PROBLEM DETAILS:
From the piece below on Erick Arbé's cyber security guidance, set down the passage word for word, starting with "Arbé’s topic is" and going on through "you aren’t careful.".

DOCUMENT EXCERPT:
··········

Endeavor’s latest Getting Down to Business series featured Erick Arbé, founder of Arbé Digital, a marketing and digital agency that builds websites and custom software for businesses of all sizes. Arbé is an entrepreneur, marketer, and a coder. With an understanding of both business strategy and the technical side of the web, and his experience helping clients deal with consistent ransomware attacks, it’s safe to say Arbé can also add cyber security pro to the list.

 

Arbé’s topic is one that we all can relate to – both personally and professionally. In this day and age of hackers and cyber criminals and their ever-evolving nefarious tactics, everyone can benefit from Arbé’s guidance on what to do and not to do when it comes to the “Internet of Things” and the proliferation of devices connected to a network that can leave you vulnerable if you aren’t careful.

 

Here’s what I learned (and the actions I’ve already taken):

 

Change your password…especially if it’s “Password”

··········

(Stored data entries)
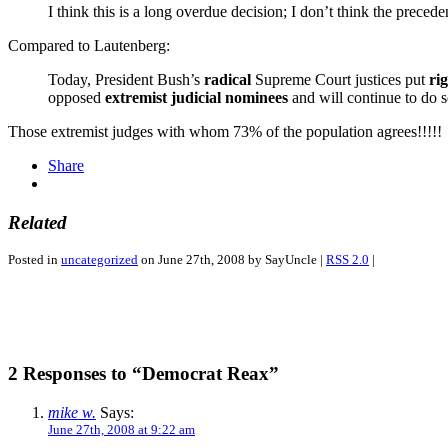
I think this is a long overdue decision; I don’t think the preced
Compared to Lautenberg:
Today, President Bush’s
radical
Supreme Court justices put
ri
opposed
extremist judicial nominees
and will continue to do so
Those extremist judges with whom 73% of the population agrees!!!!!
Share
Related
Posted in
uncategorized
on June 27th, 2008 by SayUncle |
RSS 2.0
|
2 Responses to “Democrat Reax”
mike w.
Says:
June 27th, 2008 at 9:22 am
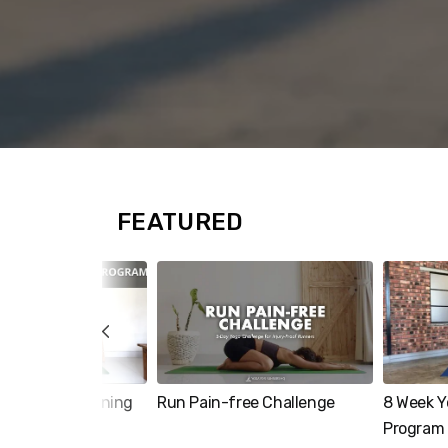
FEATURED
ore Strengthening
Run Pain-free Challenge
8 Week Y
Program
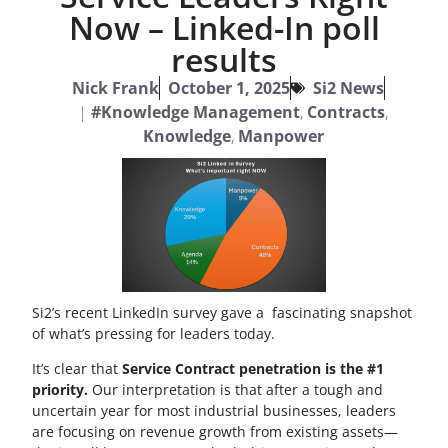
Now – Linked-In poll
results
Nick Frank
October 1, 2025
Si2 News
|
#Knowledge Management
,
Contracts
,
Knowledge
,
Manpower
Si2’s recent LinkedIn survey gave a fascinating snapshot
of what’s pressing for leaders today.
It’s clear that
Service Contract penetration is the #1
priority.
Our interpretation is that after a tough and
uncertain year for most industrial businesses, leaders
are focusing on revenue growth from existing assets—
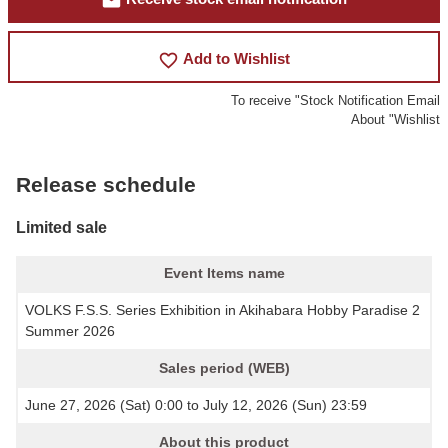
mail
favorite_border
Add to Wishlist
To receive "Stock Notification Email
About "Wishlist
Release schedule
Limited sale
Event Items name
VOLKS F.S.S. Series Exhibition in Akihabara Hobby Paradise 2
Summer 2026
Sales period (WEB)
June 27, 2026 (Sat) 0:00 to July 12, 2026 (Sun) 23:59
About this product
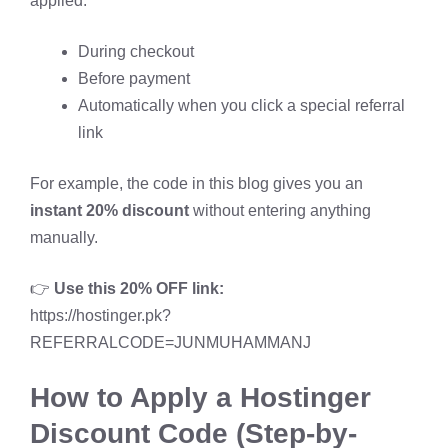
applied:
During checkout
Before payment
Automatically when you click a special referral
link
For example, the code in this blog gives you an
instant 20% discount
without entering anything
manually.
👉
Use this 20% OFF link:
https://hostinger.pk?
REFERRALCODE=JUNMUHAMMANJ
How to Apply a Hostinger
Discount Code (Step-by-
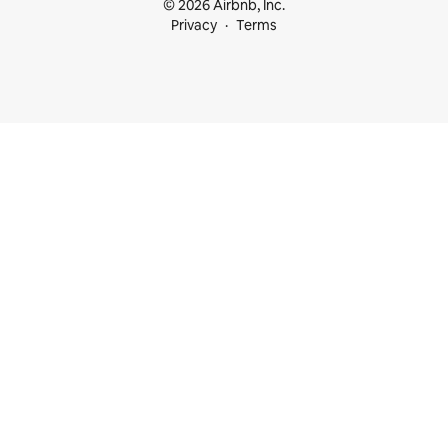
© 2026 Airbnb, Inc.
Privacy
Terms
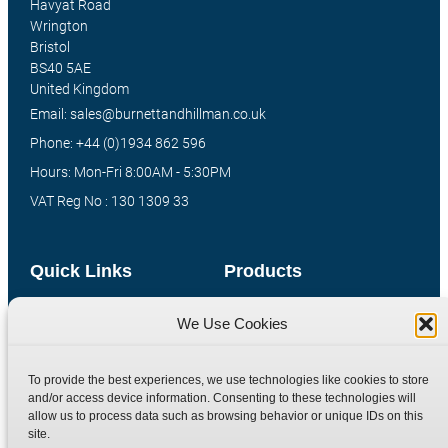
Havyat Road
Wrington
Bristol
BS40 5AE
United Kingdom
Email: sales@burnettandhillman.co.uk
Phone: +44 (0)1934 862 596
Hours: Mon-Fri 8:00AM - 5:30PM
VAT Reg No : 130 1309 33
Quick Links
Products
Home
Hydraulic Adaptors
We Use Cookies
Shop
Compression Fittings
Technical Information
Quick Release Couplings
To provide the best experiences, we use technologies like cookies to store
and/or access device information. Consenting to these technologies will
Contact
Special Bespoke Parts
allow us to process data such as browsing behavior or unique IDs on this
Terms
Catalogue Download
site.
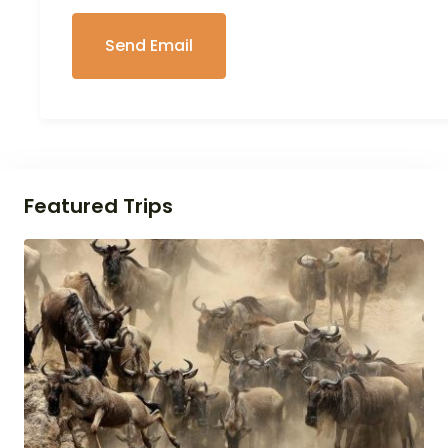
Featured Trips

··········

EXERCISE SOLUTION:
Arbé’s topic is one that we all can relate to – both personally and professionally. In this day and age of hackers and cyber criminals and their ever-evolving nefarious tactics, everyone can benefit from Arbé’s guidance on what to do and not to do when it comes to the “Internet of Things” and the proliferation of devices connected to a network that can leave you vulnerable if you aren’t careful.